Chez les patients souffrant de bronchopneumopathie chronique obstructive (BPCO) et à haut risque cardiovasculaire, l’aclidinium n’est pas inférieur au placebo sur le plan du risque d’événement cardiovasculaire majeur (ECM) avec une période de suivi de 3 ans. De plus, le taux d’exacerbations modérées à sévères est réduit de façon significative au cours de la première année. Ce bénéfice a pu être observé de la même façon chez les patients qui prenaient des corticoïdes inhalés avec ou sans bêta-2 agoniste d’action prolongée (LABA) et chez ceux qui n’en prenaient pas.

Pourquoi cette étude a-t-elle été réalisée ?
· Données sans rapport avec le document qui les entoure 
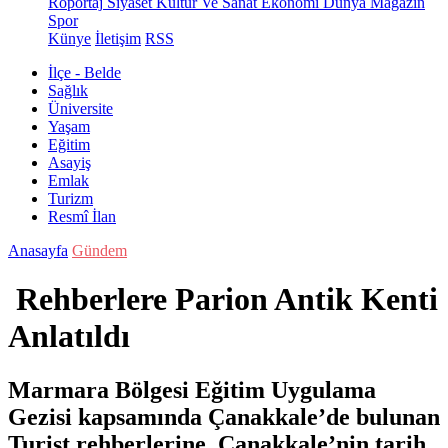
Röportaj
Siyaset
Kültür Ve Sanat
Ekonomi
Dünya
Magazin
Spor
Künye
İletişim
RSS
İlçe - Belde
Sağlık
Üniversite
Yaşam
Eğitim
Asayiş
Emlak
Turizm
Resmî İlan
Anasayfa
Gündem
Rehberlere Parion Antik Kenti
Anlatıldı
Marmara Bölgesi Eğitim Uygulama
Gezisi kapsamında Çanakkale’de bulunan
Turist rehberlerine, Çanakkale’nin tarih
Les antagonistes muscariniques à longue durée d’action (LAMA) ont apporté la preuve de leur efficacité dans la BPCO, mais les résultats disponibles quant à leur sécurité cardiovasculaire sont discordants. Les études observationnelles ont rapporté une augmentation du risque qui n’a pas été retrouvée dans les essais contrôlés randomisés, peut-être parce que ces derniers excluaient systématiquement les patients présentant des comorbidités cardiovasculaires ou rénales. Une équipe américano-canadienne a donc entrepris d’évaluer la sécurité cardiovasculaire et l’efficacité du bromure d’aclidinium au sein d’une population de patients BPCO à haut risque cardiovasculaire.

Méthodologie 

Cet essai multicentrique a inclus des patients souffrant de BPCO modérée à sévère et de maladie cardiovasculaire, et possédant au moins deux facteurs de risque cardiovasculaire. Ils étaient randomisés pour recevoir 400 µg de bromure d’aclidinium ou un placebo par inhalateur de poudre sèche 2 fois par jour sur une durée pouvant aller jusqu’à 3 ans.

Résultats 

  • Au total, 3.589 patients ont été randomisés, 1.791 dans le groupe aclidinium et 1.798 dans le groupe placebo. Ces participants avaient un âge moyen de 67,2 ans, avec une  prédominance masculine (58,7%).
  • Au cours de l’étude, la majorité des participants ont pris des corticoïdes inhalés (64,2%), souvent en association avec un LABA (59,4%).
  • Dans le groupe aclidinium, 3,9% des sujets ont présenté ECM au cours de l’étude (critère principal), contre 4,2% dans le groupe placebo (Hazard ratio (HR) 0,89 [IC97,5% : 0-1,23]). La non-infériorité a donc été retenue sur le plan de la sécurité. Des résultats similaires ont été retrouvés en considérant les EMC de façon élargie (insuffisance cardiaque grave, arythmie, maladie cérébrovasculaire) : 9,4% vs8,9% (HR 1,03 [IC97,5% : 0-1,28]).
  • Sur le plan de l’efficacité, le taux d’exacerbations modérées à sévères durant la première année de traitement a été réduit de façon significative dans le groupe aclidinium (0,44) vs placebo (0,57), avec un risque relatif de 0,78 [IC95% : 0,68-0,89], de même que les exacerbations ayant nécessité une hospitalisation (0,07 vs 0,10 RR 0,65 [0,48-0,89].
  • Par ailleurs, le taux d’événements indésirables apparus durant la période de traitement s’est montré comparable dans les deux groupes, les plus fréquents (≥5%) étant les pneumonies, les infections urinaires et les infections respiratoires hautes. Pour les événements indésirables graves (≥1%), il s’agissait de pneumonies, de fibrillations auriculaires, d’insuffisances cardiaques congestives ou de coronaropathies.

Limitations

L’essai n’était pas dimensionné pour mesurer la mortalité par cause spécifique. Mais étant donné que le nombre de décès d’origine cardiovasculaire était numériquement plus important dans le groupe aclidinium, on ne peut exclure la possibilité d’un risque accru.

Financement

Étude financée par le laboratoire Astra Zeneca.